No quería volver a ver esa clase de mirada.

Serge le sacó de sus pensamientos.

—Solo queda Mattia.

Haines carraspeó y revisó la lista de pacientes para confirmar. De los veintitrés que tenía a su cargo en ese momento, solo un nombre faltaba por marcar.

—Enzo lo cambió de habitación.

—¿Volvió a agitarse?

Haines lo guio por un enorme corredor, similar a los que ya conocía bien por experiencia propia. Sabía que a la derecha estaría el único ascensor, que solo podía abrirse con la llave que le colgaba siempre al Dr. Hoffmann del cuello. Al interior encontró dos botones: uno para la planta más baja y la que lo llevaría de regreso a la superficie.

¿Era tan necesario, en verdad?

Sin embargo, era incapaz de refutarle cualquier cosa. A este punto, incluso había bajado una vez, aunque custodiado, para recoger de uno de los pacientes un plato a medio comer.

—Está peor que nunca. Me recuerda…

Haines calló de golpe; no obstante, Serge sabía bien cómo iba a terminar la frase y en cambio, fregó la espalda encorvada de su tutor hasta que la mano se le puso caliente.

—Eres un buen médico, Haines.

Y él rodeó con los manchados dedos el brazo de Serge y palmeó suave, con una sonrisa cansada.

—Siempre que obtenemos un avance, se vuelve peor que antes. Temo estar sin muchas más opciones.

Serge tomó aire cuando las puertas del elevador se abrieron y empujó la silla de ruedas al interior. Marcó el botón y esperó a quedar de nuevo a solas, ajeno de las miradas recelosas de algunos cuantos enfermeros.

—¿Qué pasaría si alguien… no lo logra?

Haines volvió a toser.

—¿Cómo?

—Quiero decir… Si no progresa…

La mirada de Haines se ensombreció por un segundo, pero disimuló aquello que le hubiera atormentado en secreto, al revisar la hora en su reloj.

—No lo sé, no ha ocurrido hasta el momento.

—Ah, ¿en serio? —El ruidito del ascensor al abrirse le interrumpió—. Sabía que eras bueno. Entonces él también mejorará —añadió mientras Haines introducía el código que abría la puerta metálica—, solo es cuestión de tiempo.

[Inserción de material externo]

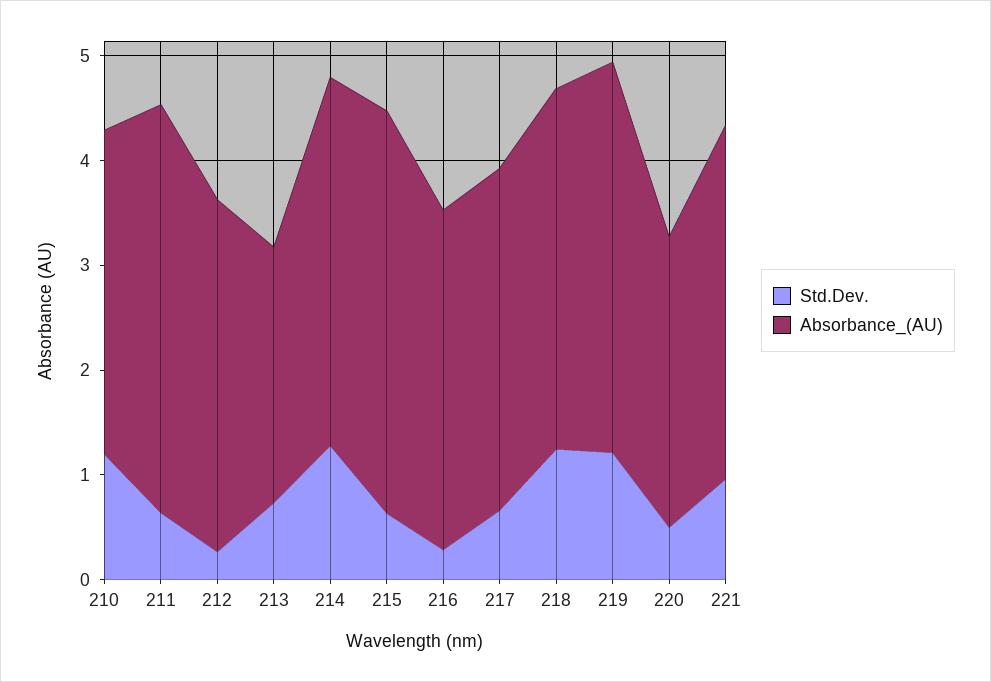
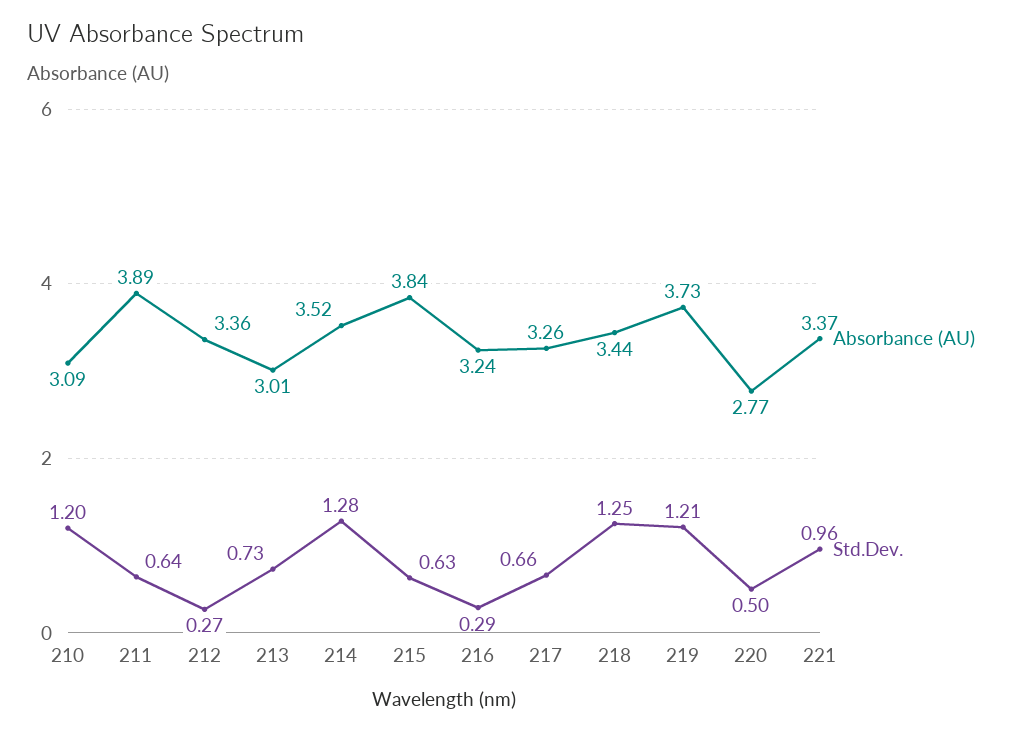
  {
    "Std.Dev.": {
      "210": 1.2,
      "211": 0.64,
      "212": 0.27,
      "213": 0.73,
      "214": 1.28,
      "215": 0.63,
      "216": 0.29,
      "217": 0.66,
      "218": 1.25,
      "219": 1.21,
      "220": 0.5,
      "221": 0.96
    },
    "Absorbance_(AU)": {
      "210": 3.09,
      "211": 3.89,
      "212": 3.36,
-     "213": 2.4,
+     "213": 3.01,
      "214": 3.52,
      "215": 3.84,
      "216": 3.24,
      "217": 3.26,
      "218": 3.44,
      "219": 3.73,
      "220": 2.77,
      "221": 3.37
    }
  }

Un rápido vistazo, y memorizó los dígitos de la pequeña pantalla.

«6234».

—Eso espero.

Como si anunciara lo que estaban por presenciar, Serge dio un respingo por el chirrido de la puerta y pudo verse en los zapatos del Dr. Hoffmann cada que baja a verlo, cuando estuvo confinado.

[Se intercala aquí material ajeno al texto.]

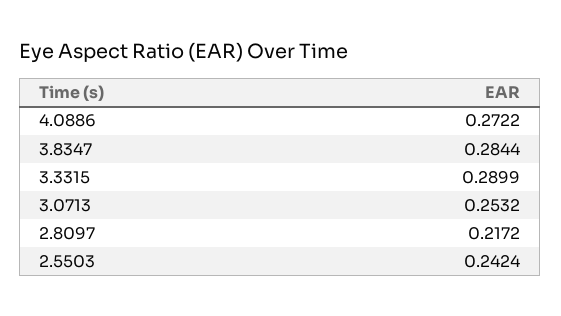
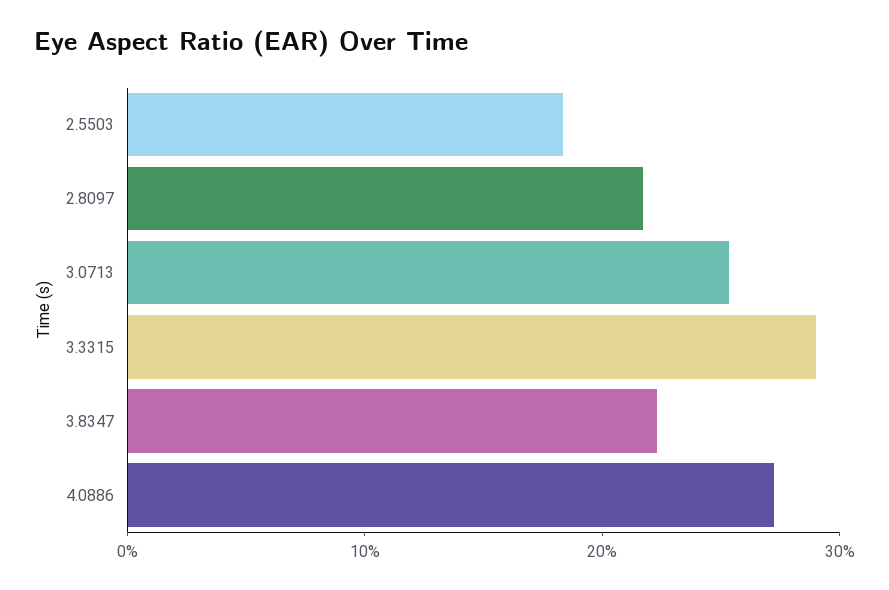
  {
    "4.0886": 0.2722,
-   "3.8347": 0.2844,
+   "3.8347": 0.22,
    "3.3315": 0.2899,
    "3.0713": 0.2532,
    "2.8097": 0.2172,
-   "2.5503": 0.2424
+   "2.5503": 0.18
  }

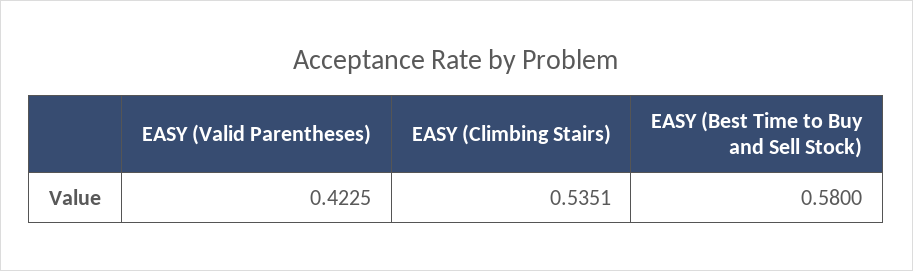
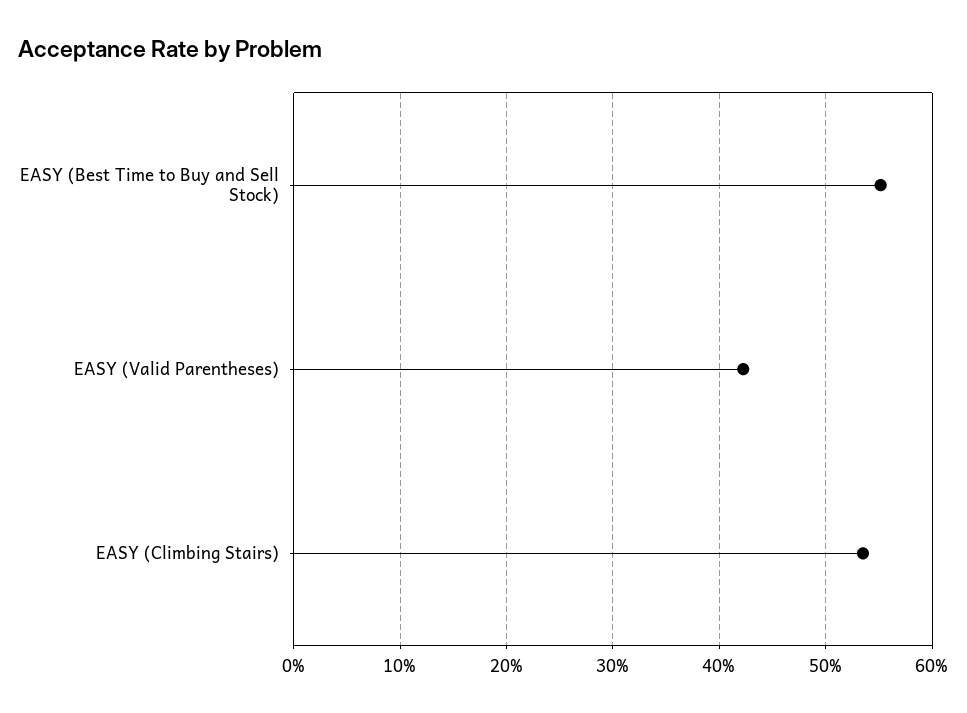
  {
    "EASY (Valid Parentheses)": 0.4225,
    "EASY (Climbing Stairs)": 0.5351,
-   "EASY (Best Time to Buy and Sell Stock)": 0.58
+   "EASY (Best Time to Buy and Sell Stock)": 0.55
  }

El panorama rozaba lo criminal. Varias huellas de sangre seca decoraban los muros y más gotas oscuras se esparcían por el suelo y sobre las blancas sábanas, hechas un ovillo junto a la esquina más alejada de la entrada.

—¿Qué pasó…? —Serge dio un paso al interior de la habitación. Dos de los enfermeros mejor entrenados cuidaban el lugar; aguzó la vista, pero no pudo reconocerlos.

Al principio no encontró ninguna señal de que estuviera dentro, pero distinguió después de un rato el suave movimiento de las sábanas, al compás de la respiración de Mattia.